Given variables: - Salt concentration in seawater: \(3.4 \mathrm{g/L}\) - Temperature: \(20^{\circ} \mathrm{C}\) - The molar mass of NaCl: \(58.44 \mathrm{g/mol}\) Constants: - Gas constant (\(R\)): \(0.0821 \mathrm{L \cdot atm / (mol \cdot K)}\)

The temperature must be in Kelvin (K) to use the gas constant. Convert the given Celsius temperature to Kelvin: Temperature, \(T = 20^{\circ} \mathrm{C} + 273.15 = 293.15 \mathrm{K}\)

Calculate the molar concentration, \(\mathrm{M}\), using the given mass concentration and the molar mass of NaCl: \(\mathrm{M} = \frac{3.4 \mathrm{g/L}}{58.44 \mathrm{g/mol}} = 0.0582 \mathrm{mol/L}\)

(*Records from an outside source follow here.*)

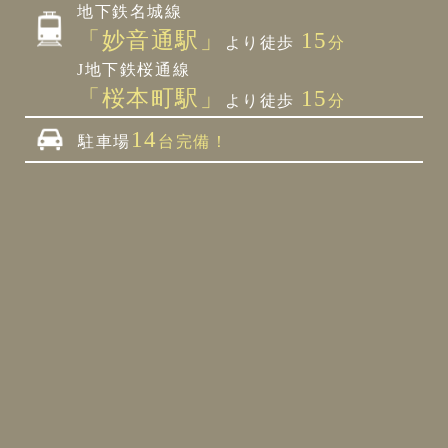
地下鉄名城線
「妙音通駅」
15
より徒歩
分
J地下鉄桜通線
「桜本町駅」
15
より徒歩
分
14
駐車場
台完備！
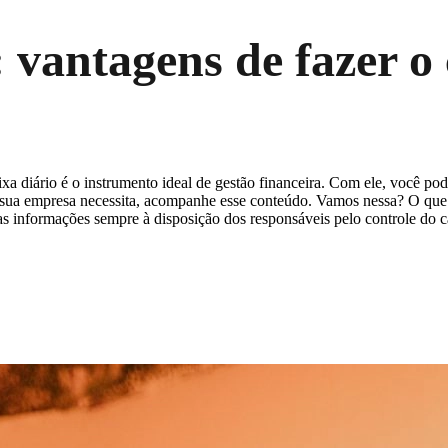
: vantagens de fazer o 
xa diário é o instrumento ideal de gestão financeira. Com ele, você po
 a sua empresa necessita, acompanhe esse conteúdo. Vamos nessa? O que é
as informações sempre à disposição dos responsáveis pelo controle do ca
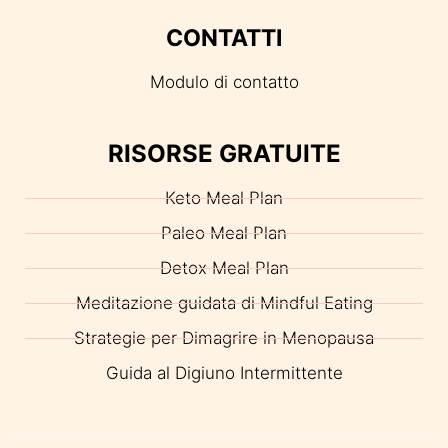
CONTATTI
Modulo di contatto
RISORSE GRATUITE
Keto Meal Plan
Paleo Meal Plan
Detox Meal Plan
Meditazione guidata di Mindful Eating
Strategie per Dimagrire in Menopausa
Guida al Digiuno Intermittente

Use the formula for osmotic pressure derived from the ideal gas law: Osmotic pressure, \(Π = \mathrm{M} \cdot R \cdot T\) Plug in the values for \(\mathrm{M}, R,\) and \(T\): \( Π = (0.0582 \mathrm{mol/L}) \cdot (0.0821 \mathrm{L \cdot atm / (mol \cdot K)}) \cdot (293.15 \mathrm{K}) \)

Solve for the osmotic pressure, \(Π\): \( Π \approx 1.41 \mathrm{atm} \) Therefore, the osmotic pressure of seawater at \(20^{\circ} \mathrm{C}\) is approximately \(1.41 \mathrm{atm}\).